--- START ---

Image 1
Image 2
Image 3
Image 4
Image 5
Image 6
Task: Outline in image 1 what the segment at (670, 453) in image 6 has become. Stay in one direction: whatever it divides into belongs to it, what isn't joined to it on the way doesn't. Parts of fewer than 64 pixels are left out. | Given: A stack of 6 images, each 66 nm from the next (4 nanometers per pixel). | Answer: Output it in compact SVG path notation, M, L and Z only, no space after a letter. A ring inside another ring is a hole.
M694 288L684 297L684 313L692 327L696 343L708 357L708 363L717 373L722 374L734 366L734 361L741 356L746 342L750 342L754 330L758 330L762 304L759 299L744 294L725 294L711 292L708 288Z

--- END ---
--- START ---

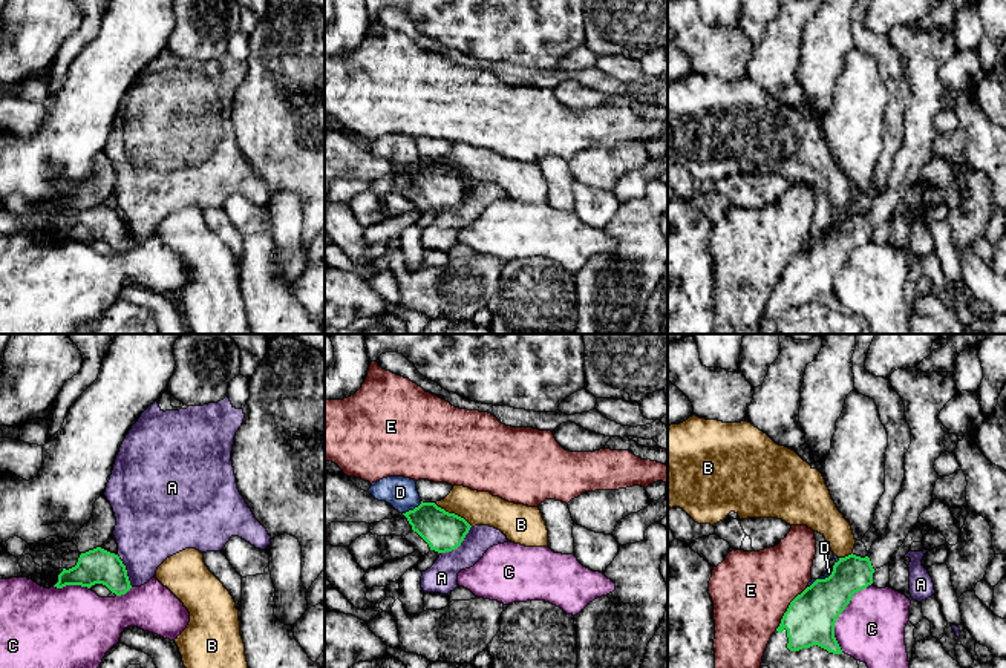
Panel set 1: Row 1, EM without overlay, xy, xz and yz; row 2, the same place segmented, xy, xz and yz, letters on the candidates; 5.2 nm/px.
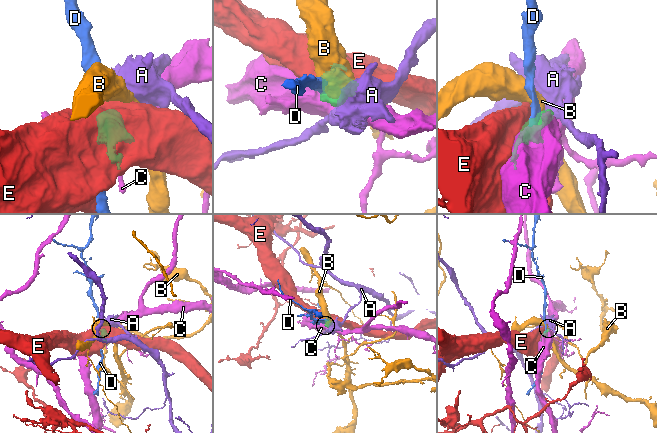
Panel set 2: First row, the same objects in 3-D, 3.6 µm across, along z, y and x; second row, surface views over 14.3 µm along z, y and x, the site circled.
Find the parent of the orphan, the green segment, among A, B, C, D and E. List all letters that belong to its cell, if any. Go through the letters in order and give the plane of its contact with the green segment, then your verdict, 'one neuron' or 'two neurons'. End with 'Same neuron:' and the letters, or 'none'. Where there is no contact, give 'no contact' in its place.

--- END ---

**Task directions:**
From the records above, copy out the line with "Panel set 2: First", the line with "Find the parent", and every line between them, word for word.

**Exercise response:**
Panel set 2: First row, the same objects in 3-D, 3.6 µm across, along z, y and x; second row, surface views over 14.3 µm along z, y and x, the site circled.
Find the parent of the orphan, the green segment, among A, B, C, D and E. List all letters that belong to its cell, if any. Go through the letters in order and give the plane of its contact with the green segment, then your verdict, 'one neuron' or 'two neurons'. End with 'Same neuron:' and the letters, or 'none'. Where there is no contact, give 'no contact' in its place.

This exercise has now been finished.